ORDER AND JUDGMENT *
Defendant Juan Ramon Rodriguez-Barbosa pled guilty, pursuant to a plea agreement, to illegally reentering the United States in violation of 8 U.S.C. § 1326(a) and (b)(2). He was ultimately sentenced to fifty-five months’ imprisonment, followed by three years of supervised release. He contends on appeal that the government breached its plea agreement to recommend that the district court impose a sentence within the United States Sentencing Guideline range of 30-37 months. Exercising jurisdiction pursuant to 28 U.S.C. § 1291, we affirm.
I. BACKGROUND
Rodriguez-Barbosa was charged with one count of unlawfully reentering the United States after deportation in violation of 8 U.S.C. § 1326(a), (b)(2). He pled guilty to the charge on November 21, 2017, pursuant to a plea agreement that provided that the government would recommend “the Court impose a sentence within the Guideline range, as calculated by the Court.” R. Vol. I at 11. In its presentence report (“PSR”), the probation office determined that Rodriguez-Barbosa had a total offense level of 13 with a criminal history category of V, resulting in a guideline range of 30-37 months. Ultimately, the probation office recommended the district court impose a sentence of 37 months, on the high end of the guideline range, “due to the nature of the defendant’s prior criminal history.” R. Vol. II at 50.
The PSR listed Rodriguez-Barbosa’s criminal history as including five prior felony convictions, two of which were illegal reentry convictions. For his first illegal reentry conviction, in 2002, Rodriguez-Barbosa was sentenced to 41 months in prison. For the second, in 2011, he was sentenced to 51 months in prison. Importantly, after Rodriguez-Barbosa’s 2011 illegal reentry conviction but before his 2017 illegal reentry conviction, the Sentencing Commission amended the guidelines that apply to that crime. The changes in the guidelines explain why the probation office recommended a sentence in 2017 that was lower than the within-guideline sentences Rodriguez-Barbosa had previously received for committing the same crime. Neither Rodriguez-Barbosa nor the government objected to the PSR.
Rodriguez-Barbosa’s sentencing hearing took place on March 19, 2018. The district court first heard from defense counsel on Rodriguez-Barbosa’s motion for a downward variance.
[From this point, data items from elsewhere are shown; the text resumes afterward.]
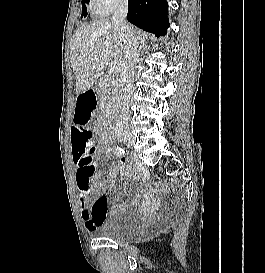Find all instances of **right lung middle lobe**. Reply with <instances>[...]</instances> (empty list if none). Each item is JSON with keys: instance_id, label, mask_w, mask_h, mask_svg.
<instances>
[{"instance_id": "obj_1", "label": "right lung middle lobe", "mask_w": 265, "mask_h": 273, "mask_svg": "<svg viewBox=\"0 0 265 273\" xmlns=\"http://www.w3.org/2000/svg\"><path fill=\"white\" fill-rule=\"evenodd\" d=\"M89 3V0H82V14L84 16L87 15V11H86V5L85 4H88Z\"/></svg>"}]
</instances>
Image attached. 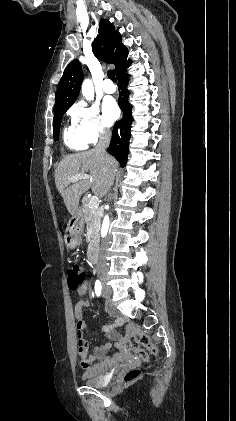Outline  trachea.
I'll return each instance as SVG.
<instances>
[{
    "instance_id": "obj_1",
    "label": "trachea",
    "mask_w": 236,
    "mask_h": 421,
    "mask_svg": "<svg viewBox=\"0 0 236 421\" xmlns=\"http://www.w3.org/2000/svg\"><path fill=\"white\" fill-rule=\"evenodd\" d=\"M107 75H108V78H110V80H112L113 82H116L117 81L116 76H115V73H114L113 70H109L108 73H107Z\"/></svg>"
}]
</instances>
Defense counsel asked for a downward variance and a sentence of 24 months’ imprisonment followed by 3 years of supervised release. Defense counsel argued that, once Rodriguez-Barbosa served his sentence and was deported, it was unlikely that he would return to the United States because many of the motivations for his prior returns to this country no longer existed. For example, defense counsel noted that, since his last illegal entry into the United States, Rodriguez-Barbosa’s parents and brother had moved from the United States to Mexico and Rodriguez-Barbosa desired to live closer to them, especially because his mother was recently diagnosed with diabetes.
Before hearing from the government, the district court expressed some skepticism about defense counsel’s arguments. Chief Judge Krieger remarked,
I have some difficulty understanding how his relationship with his parents augers for a downward variance. As I understand the facts, his mother wasn’t doing well and needed his support when he left Mexico last time. And now to say that he wants to go back to Mexico to be with her is a little bit incongruous.
R. Vol. III at 55–56. Defense counsel and Rodriguez-Barbosa then explained to the court that Rodriguez-Barbosa’s family had only recently relocated to Mexico with the intent to remain there permanently.
Then, the district court heard the government’s response. The prosecutor began by stating, “While I respect [defense counsel’s] arguments and I admire her zealous advocacy, I find myself unpersuaded by the motion for a non-guideline sentence, and I certainly oppose it.” Id. at 57. The prosecutor continued:
Indeed, I gave some serious thought and consulted with others from my office about asking for a variant sentence, a departure upward, based largely on 18 U.S. Code 3553(a)(1), the nature and circumstance of the offense and the history and characteristics of the defendant.
I am troubled by the defendant’s criminal history, five prior felony convictions, two of which are illegal reentry convictions, three of which are state court convictions. And I’m troubled by the fact that he had been given supervised release periods on each of his prior federal felony convictions as a deterrent to dissuade him from returning to the country; and, nevertheless, he returned each time.
And it doesn’t make a great deal of intuitive sense to me, Your Honor, that his first sentence in 2001 out of the District of Colorado was 41 months of imprisonment with 2 years of supervised release; his second federal sentence in 2010 was for 51 months of prison and 3 years of supervised release. So -- and I understand that the guidelines have changed. That’s why with consultation with others in my office I did not decide -- I decided not to pursue a departure or a variance upward. But the fact that his guideline range now is 30 to 37 months seems, if anything, almost an anti-deterrent, that he is looking at a significantly lower sentence by the guidelines than he received the first two times he was convicted of this exact same crime.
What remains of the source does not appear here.